WHAT IS REQUIRED
Every entry below should be repeated exactly; the pictures should not.

PROVIDED DATA
▼

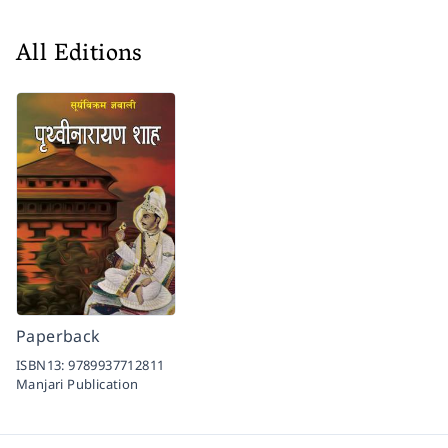
All Editions
Paperback
ISBN13:
9789937712811
Manjari Publication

▲

TASK ANSWER
All Editions
Paperback
ISBN13:
9789937712811
Manjari Publication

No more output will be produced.